Therapists came to the home - three per week, one for each issue - for one hour each. This is called "intensive psychological help", and lasts for 3-4 weeks. After that, it calms down, and visits focus on treatment, remedies, and resources for both the child and the family.
After about 4 months, if you feel you need more counseling, you can petition CPS/DYFS to give you more time, but you only get one extension. Some states might give you more time, others might not give you an extension. Others might give you 6 months, others might not have a limit.
In the meantime, you'll hopefully get a diagnosis of his condition, and so, you'll have resources to help you and your child cope with whatever affliction he's diagnosed with.
During all of this, work with your son's teachers, aides, and guidance counselors. Sign all agreements allowing them all to speak to each other; if you don't you become the bottle neck, and communication is slowed. Best to let them do the communicating, but, you have to sign documents to let them do that.
Also during all this, CPS/DYFS will periodically visit you. Not so much to keep an eye on you, but they're paying the bills, so they want to be sure the therapists are showing up and that you feel they're doing a good job. Any hint that someone's not doing their job, they should try to fix it in some way.
In the meantime, I understand when you say he's "bad" - I've been there. But it is better to say "he's misbehaving", or, "he could improve his behavior" - it's less negative. I'm not into PC terms, but he'll live up to these things, so, focus more on the positive and ignore the negative where possible. Don't say he's "bad".
Also, set up a structure of discipline - and be consistent and FOLLOW THROUGH. Your counselors can guide you through all this, but it doesn't hurt to restate it. You mentioned spanking. That's a hot-button topic in all states. You are allowed to spank your child in most states child even where it's explicitly banned - you just can't leave a mark - and red spots are marks.
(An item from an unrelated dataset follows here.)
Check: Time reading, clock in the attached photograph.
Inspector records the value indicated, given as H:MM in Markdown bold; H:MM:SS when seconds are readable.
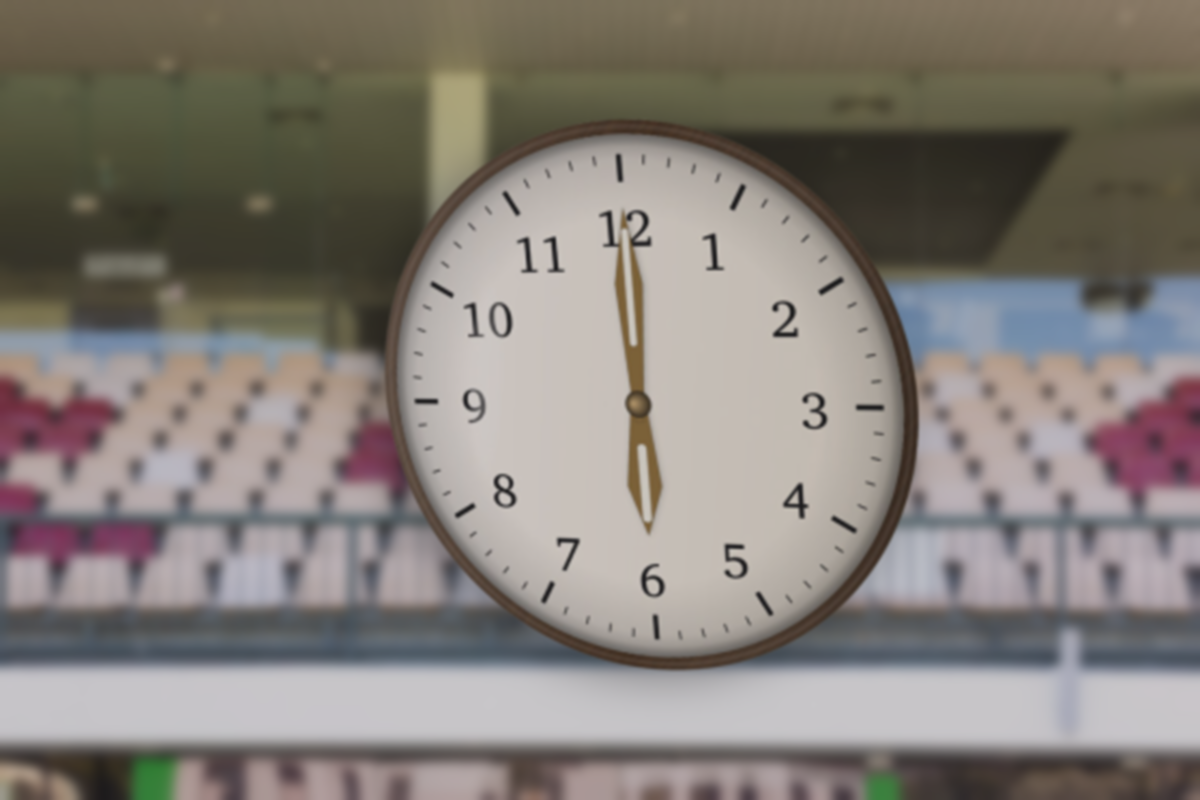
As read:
**6:00**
However, while you are under the care of CPS/DYFS, you will need to abandon any corporal punishments. Timeouts, taking away activities - these are all what CPS/DYFS will steer you to. It's okay to tell them you spank your child, too. (They'll ask your son anyway, expect him to give honest answers. So don't lie.)
You will also need to coordinate with his father - who will also undergo an interview with CPS/PerformCare, and even counselors. If he refuses, that's an issue for the state to deal with, he'll eventually have to - and even be forced to through the courts. Otherwise, the state can refuse to help you (unless there's allegations of abuse, but you didn't hint that was an issue here).
One more thing: Everyone focuses on the kids. It's always about the kids. The kids get child care reimbursement, free/reduced lunches, use of parks. There's always some toy or clothing drive to help kids.
But the adults get nothing.
You need to make it unequivocally clear to CPS/DYFS, and your son's therapists, that YOU need resources too: books, seminars, workshops, data sheets - everything. You're going to raise him the rest of his life, they leave after 6 months. He's nothing but a case number to them. So take advantage of the system and the therapists who are there, and get tips on dealing with his behavior, as well as tips on working with "the system".
I promise: this is an uphill battle, and he will continually be threatened with expulsion. But if you show that you are working to help him, and work with the school system, they can be very compassionate. So arm yourself with knowledge and resources - as much as you can get. Learn how to talk to people in the system, learn the ins and outs of navigating a system designed to protect themselves.
YOU are his ONLY advocate! Be his hero.